Generative and discriminative models seem to learn conditional P(x|y) and joint P(x,y) probability distributions. But at the fundamental level I fail to convince myself what it means by the probability distribution is learnt.
It means that your model is either functioning as an estimator for the distribution from which your training samples were drawn, or is utilizing that estimator to perform some other prediction.
To give a trivial example, consider a set of observations {x[1], ..., x[N]}
. Let's say you want to train a Gaussian estimator on it.
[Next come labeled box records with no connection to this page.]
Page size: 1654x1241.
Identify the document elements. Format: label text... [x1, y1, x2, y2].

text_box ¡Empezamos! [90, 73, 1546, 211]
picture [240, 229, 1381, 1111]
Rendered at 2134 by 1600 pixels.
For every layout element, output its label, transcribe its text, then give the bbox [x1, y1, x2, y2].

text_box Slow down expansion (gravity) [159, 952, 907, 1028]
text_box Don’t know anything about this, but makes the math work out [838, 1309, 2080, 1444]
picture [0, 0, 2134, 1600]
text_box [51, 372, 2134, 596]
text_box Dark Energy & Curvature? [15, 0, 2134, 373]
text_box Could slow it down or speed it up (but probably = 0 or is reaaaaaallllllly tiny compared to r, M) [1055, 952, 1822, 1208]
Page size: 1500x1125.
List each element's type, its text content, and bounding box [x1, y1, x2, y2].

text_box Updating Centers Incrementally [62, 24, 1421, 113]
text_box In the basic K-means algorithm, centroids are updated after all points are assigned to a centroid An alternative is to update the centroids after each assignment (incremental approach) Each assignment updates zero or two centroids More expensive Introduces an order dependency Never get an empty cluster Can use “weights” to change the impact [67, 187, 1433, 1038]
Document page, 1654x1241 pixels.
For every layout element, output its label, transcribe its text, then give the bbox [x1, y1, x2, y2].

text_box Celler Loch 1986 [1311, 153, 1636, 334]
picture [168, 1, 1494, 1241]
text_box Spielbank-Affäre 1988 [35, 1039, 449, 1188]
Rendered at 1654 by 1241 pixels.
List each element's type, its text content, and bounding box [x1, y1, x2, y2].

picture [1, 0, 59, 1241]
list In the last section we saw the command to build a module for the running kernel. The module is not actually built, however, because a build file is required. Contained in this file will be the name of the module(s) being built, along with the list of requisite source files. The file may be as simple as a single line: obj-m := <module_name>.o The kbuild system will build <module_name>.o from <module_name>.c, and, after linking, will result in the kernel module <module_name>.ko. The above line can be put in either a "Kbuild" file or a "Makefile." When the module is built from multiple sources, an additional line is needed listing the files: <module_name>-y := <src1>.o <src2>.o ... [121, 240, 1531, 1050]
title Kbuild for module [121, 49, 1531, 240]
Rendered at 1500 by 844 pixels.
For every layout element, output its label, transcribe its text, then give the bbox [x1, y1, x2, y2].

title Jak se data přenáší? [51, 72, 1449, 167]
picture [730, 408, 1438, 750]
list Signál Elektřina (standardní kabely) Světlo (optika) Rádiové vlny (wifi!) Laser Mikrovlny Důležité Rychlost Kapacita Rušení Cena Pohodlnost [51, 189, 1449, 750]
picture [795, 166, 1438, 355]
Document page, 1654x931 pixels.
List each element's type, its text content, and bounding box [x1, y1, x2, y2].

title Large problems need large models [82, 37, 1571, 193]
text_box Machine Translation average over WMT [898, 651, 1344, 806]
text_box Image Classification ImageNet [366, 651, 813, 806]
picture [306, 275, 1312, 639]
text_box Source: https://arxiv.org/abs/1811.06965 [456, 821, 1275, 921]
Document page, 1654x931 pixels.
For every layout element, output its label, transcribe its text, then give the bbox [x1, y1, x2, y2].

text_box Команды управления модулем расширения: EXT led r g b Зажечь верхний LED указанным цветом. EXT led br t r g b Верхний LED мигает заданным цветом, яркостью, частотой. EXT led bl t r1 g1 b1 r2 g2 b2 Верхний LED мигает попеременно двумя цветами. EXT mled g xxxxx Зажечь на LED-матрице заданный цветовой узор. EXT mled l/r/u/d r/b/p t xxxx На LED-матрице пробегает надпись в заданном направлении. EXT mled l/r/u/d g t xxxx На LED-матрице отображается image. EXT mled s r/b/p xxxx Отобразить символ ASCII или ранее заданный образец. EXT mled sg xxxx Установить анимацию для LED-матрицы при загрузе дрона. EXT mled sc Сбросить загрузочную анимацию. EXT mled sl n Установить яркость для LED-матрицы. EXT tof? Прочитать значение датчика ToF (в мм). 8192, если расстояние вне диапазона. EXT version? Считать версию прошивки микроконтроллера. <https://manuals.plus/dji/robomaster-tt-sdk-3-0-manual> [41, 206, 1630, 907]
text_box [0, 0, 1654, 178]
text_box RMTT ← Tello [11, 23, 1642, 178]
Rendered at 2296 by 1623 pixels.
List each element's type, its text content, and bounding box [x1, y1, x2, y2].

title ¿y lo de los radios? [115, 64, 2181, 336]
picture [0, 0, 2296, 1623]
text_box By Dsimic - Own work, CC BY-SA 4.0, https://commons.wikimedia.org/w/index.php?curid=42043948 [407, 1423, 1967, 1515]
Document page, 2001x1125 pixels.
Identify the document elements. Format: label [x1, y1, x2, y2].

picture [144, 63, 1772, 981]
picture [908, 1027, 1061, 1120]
From these samples, the maximum-likelihood parameters for this Gaussian estimator would be the mean and variance of the data
Mean = 1/N * (x[1] + ... + x[N])
Variance = 1/(N-1) * ((x[1] - Mean)^2 + ... + (x[N] - Mean)^2)
Now you have a model capable of generating new samples from (an estimate of) the distribution your training sample was drawn from.
Going a little more sophisticated, you could consider something like a Gaussian mixture model. This similarly infers the best-fitting parameters of a model given your data. Except this time, that model is comprised of multiple Gaussians. As a result, if you are given some test data, you may probabilistically assign classes to each of those samples, based on the relative contribution of each Gaussian component to the probability density at the points of observation. This of course makes the fundamental assumption of machine learning: your training and test data are both drawn from the same distribution (something you ought to check).